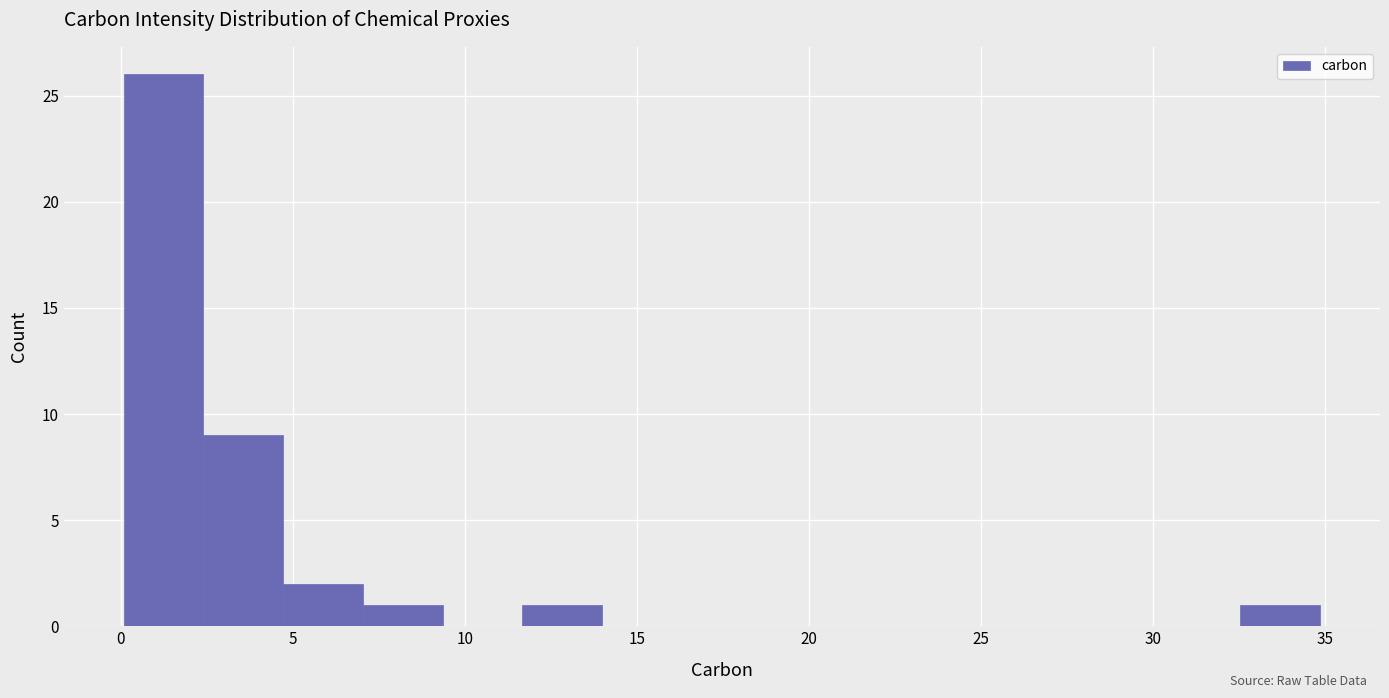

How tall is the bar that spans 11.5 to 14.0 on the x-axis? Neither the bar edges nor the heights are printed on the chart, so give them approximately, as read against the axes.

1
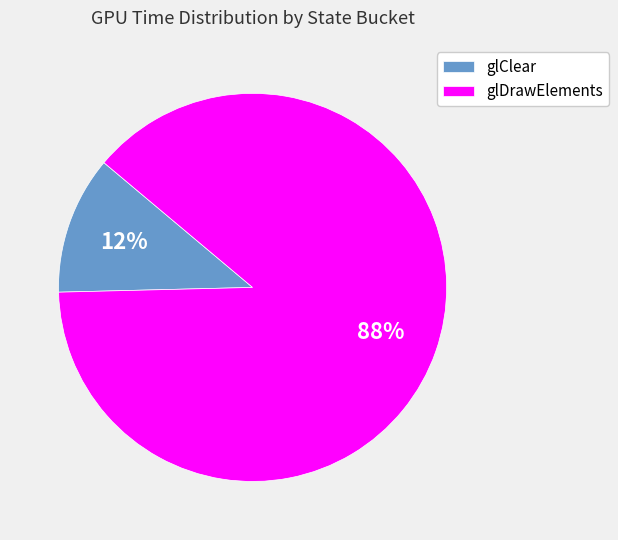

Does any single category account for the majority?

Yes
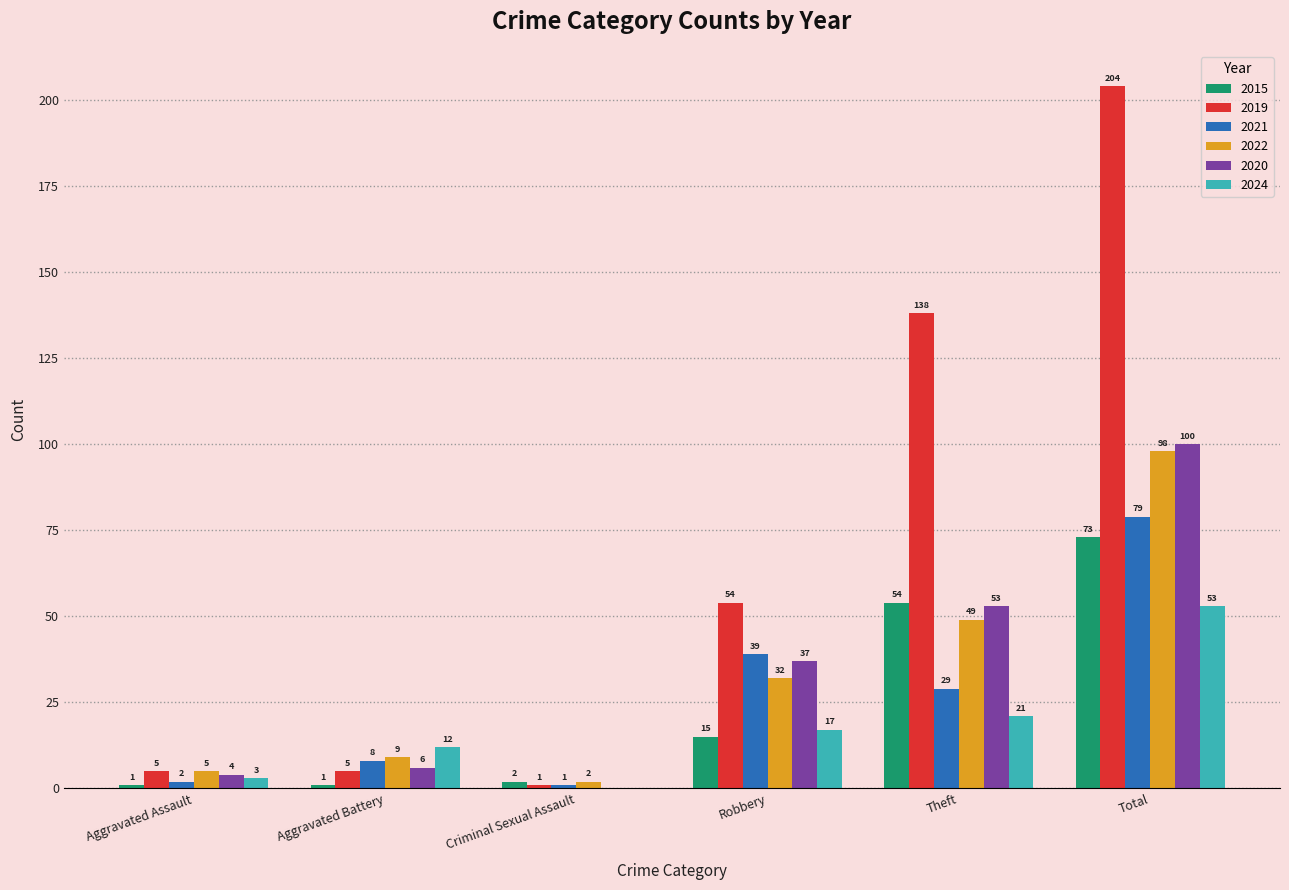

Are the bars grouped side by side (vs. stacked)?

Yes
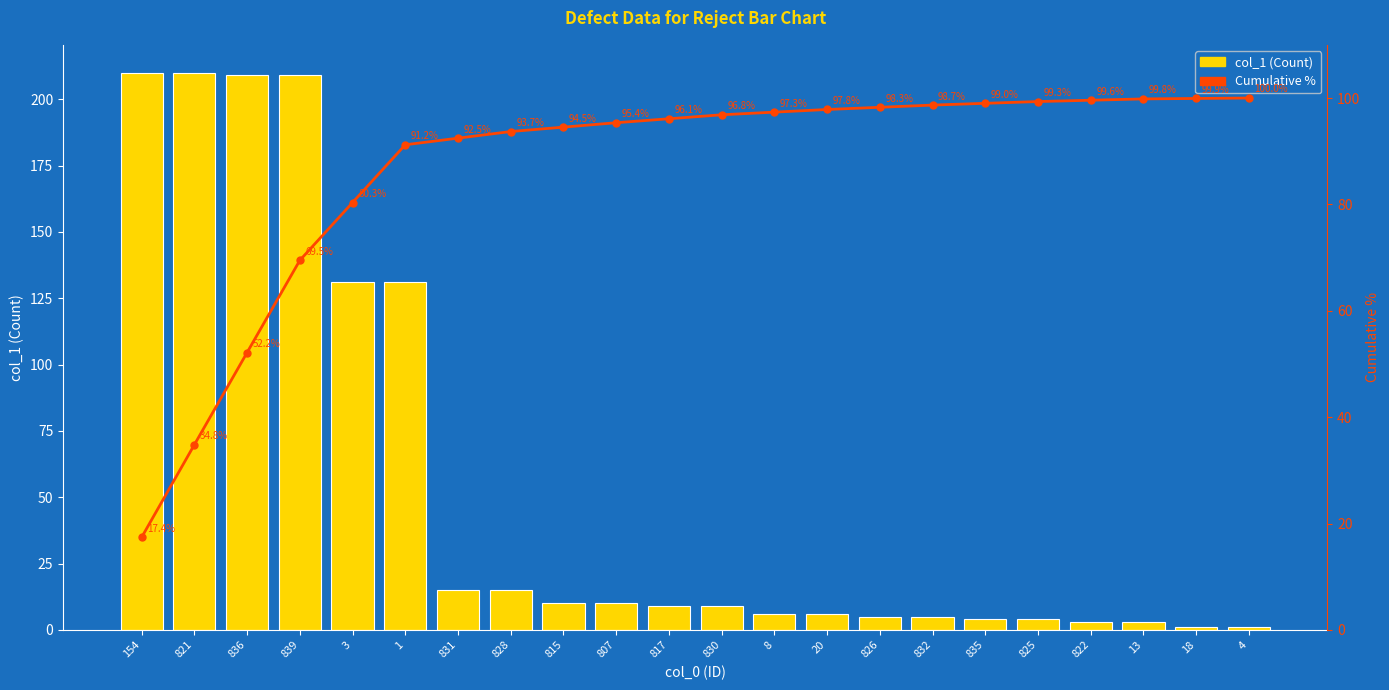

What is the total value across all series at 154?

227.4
...
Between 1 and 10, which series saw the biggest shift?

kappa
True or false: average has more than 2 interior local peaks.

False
* * *
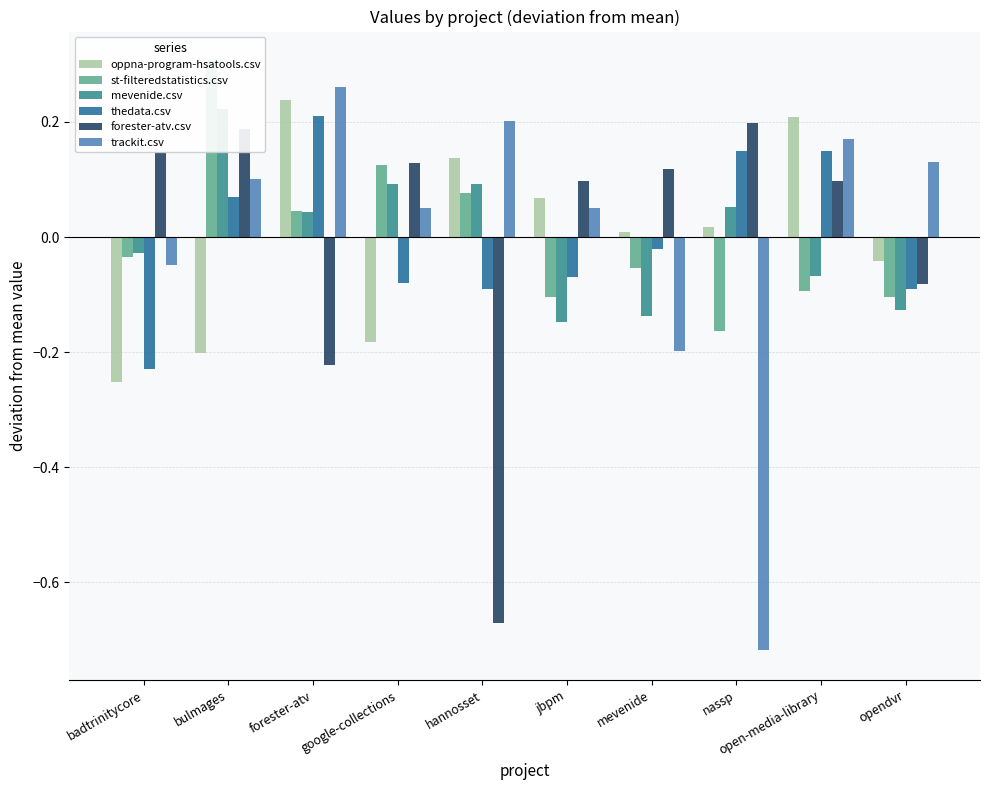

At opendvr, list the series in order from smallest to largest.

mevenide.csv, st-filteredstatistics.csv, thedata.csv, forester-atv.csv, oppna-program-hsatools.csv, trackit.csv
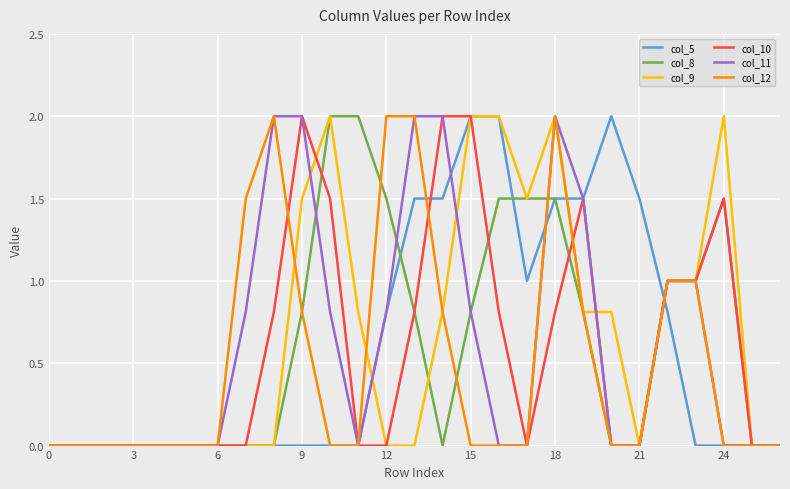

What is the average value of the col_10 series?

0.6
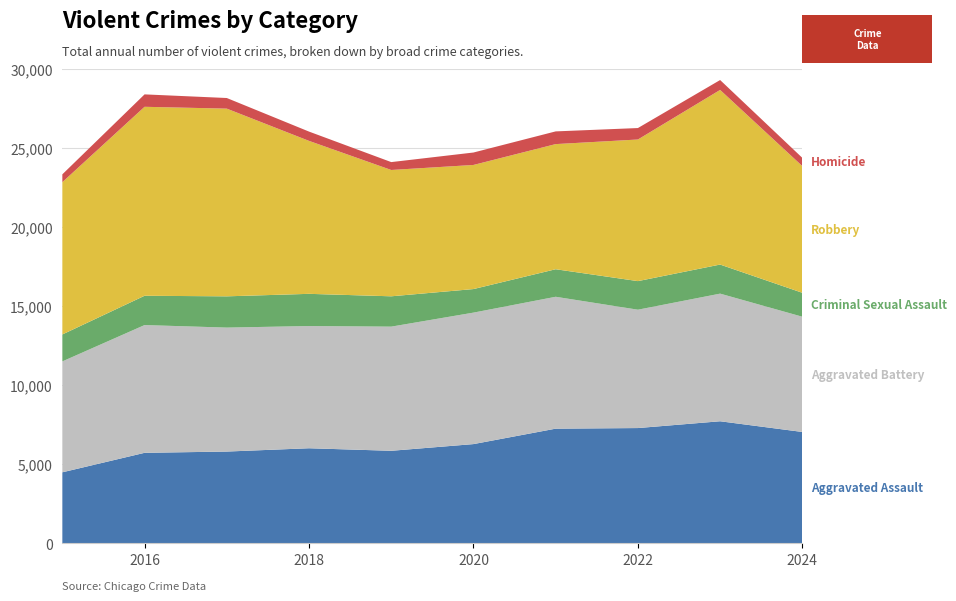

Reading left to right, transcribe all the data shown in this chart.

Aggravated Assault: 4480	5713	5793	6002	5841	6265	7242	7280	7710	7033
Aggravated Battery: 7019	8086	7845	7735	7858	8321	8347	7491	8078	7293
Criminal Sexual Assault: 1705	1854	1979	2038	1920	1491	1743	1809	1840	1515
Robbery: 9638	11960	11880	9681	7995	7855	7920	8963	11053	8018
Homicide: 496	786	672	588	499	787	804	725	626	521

## Exercise aim:
Gather every line from the records above that contains the word "value", copying each line in full. Letter case must match.

## Reply:
What is the total value across all series at 154?
What is the average value of the col_10 series?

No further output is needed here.